On Wed, May 22, 2024, at 8:19 AM, Amit Kapila wrote:
>
> v2-0001: not changed
>
Shouldn't we modify it as per the suggestion given in the email [1]? I
am wondering if we can entirely get rid of checking the primary
business and simply rely on recovery_timeout and keep checking
server_is_in_recovery(). If so, we can modify the test to use
non-default recovery_timeout (say 180s or something similar if we have
used it at any other place). As an additional check we can ensure that
constent_lsn is present on standby.
That's exactly what I want to propose as Tomas convinced me offlist that less is
better when we don't have a useful recovery progress reporting mechanism to make
sure it is still working on the recovery and we should wait.
> v2-0002: not changed
>
We have added more tries to see if the primary_slot_name becomes
active but I think it is still fragile because it is possible on slow
machines that the required slot didn't become active even after more
retries.
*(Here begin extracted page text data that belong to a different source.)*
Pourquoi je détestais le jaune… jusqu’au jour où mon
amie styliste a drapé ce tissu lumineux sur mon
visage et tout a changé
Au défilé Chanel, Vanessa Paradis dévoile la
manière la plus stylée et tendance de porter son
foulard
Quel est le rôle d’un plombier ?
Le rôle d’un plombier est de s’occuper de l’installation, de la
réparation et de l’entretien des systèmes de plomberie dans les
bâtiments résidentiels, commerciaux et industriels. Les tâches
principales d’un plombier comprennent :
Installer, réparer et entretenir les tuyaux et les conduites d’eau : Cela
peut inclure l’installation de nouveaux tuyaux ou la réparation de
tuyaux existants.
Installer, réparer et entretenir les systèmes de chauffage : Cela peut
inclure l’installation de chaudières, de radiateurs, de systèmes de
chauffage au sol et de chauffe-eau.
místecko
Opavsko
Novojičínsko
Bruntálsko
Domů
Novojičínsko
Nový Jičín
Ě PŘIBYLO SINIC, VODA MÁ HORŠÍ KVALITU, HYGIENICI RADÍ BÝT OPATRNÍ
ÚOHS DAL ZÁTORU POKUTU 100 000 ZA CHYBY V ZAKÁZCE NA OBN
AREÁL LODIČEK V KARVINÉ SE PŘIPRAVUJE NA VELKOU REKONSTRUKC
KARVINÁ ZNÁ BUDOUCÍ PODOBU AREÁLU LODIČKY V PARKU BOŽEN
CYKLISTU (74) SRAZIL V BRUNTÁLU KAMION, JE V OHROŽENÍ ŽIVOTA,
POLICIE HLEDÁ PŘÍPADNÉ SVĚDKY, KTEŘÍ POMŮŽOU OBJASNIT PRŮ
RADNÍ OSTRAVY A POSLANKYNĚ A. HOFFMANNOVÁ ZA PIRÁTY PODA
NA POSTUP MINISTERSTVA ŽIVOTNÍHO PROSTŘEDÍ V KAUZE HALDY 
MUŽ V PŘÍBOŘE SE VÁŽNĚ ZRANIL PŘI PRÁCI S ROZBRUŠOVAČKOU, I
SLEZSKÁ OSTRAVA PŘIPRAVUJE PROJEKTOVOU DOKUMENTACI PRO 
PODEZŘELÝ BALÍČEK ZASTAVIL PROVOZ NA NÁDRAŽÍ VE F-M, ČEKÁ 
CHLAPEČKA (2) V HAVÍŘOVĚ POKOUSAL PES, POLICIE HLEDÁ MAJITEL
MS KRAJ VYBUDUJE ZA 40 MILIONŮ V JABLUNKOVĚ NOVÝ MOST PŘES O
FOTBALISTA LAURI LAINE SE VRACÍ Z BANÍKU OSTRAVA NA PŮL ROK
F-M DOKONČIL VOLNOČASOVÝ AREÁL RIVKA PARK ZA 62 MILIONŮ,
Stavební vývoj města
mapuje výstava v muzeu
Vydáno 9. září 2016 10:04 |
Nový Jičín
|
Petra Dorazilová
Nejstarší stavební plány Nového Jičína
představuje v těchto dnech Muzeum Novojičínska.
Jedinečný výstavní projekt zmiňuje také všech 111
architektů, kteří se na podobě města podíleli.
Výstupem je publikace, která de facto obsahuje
I have raised the same comment previously [2] and asked an
additional question but didn't get any response.
Following the same line that simplifies the code, we can: (a) add a loop in
check_subscriber() that waits until walreceiver is available on subscriber or
(b) use a timeout. The main advantage of (a) is that the primary slot is already
available but I'm afraid we need a escape mechanism for the loop (timeout?).
I'll summarize all issues as soon as I finish the review of sync slot support. I
think we should avoid new development if we judge that the item can be
documented as a limitation for this version. Nevertheless, I will share patches
so you can give your opinion on whether it is an open item or new development.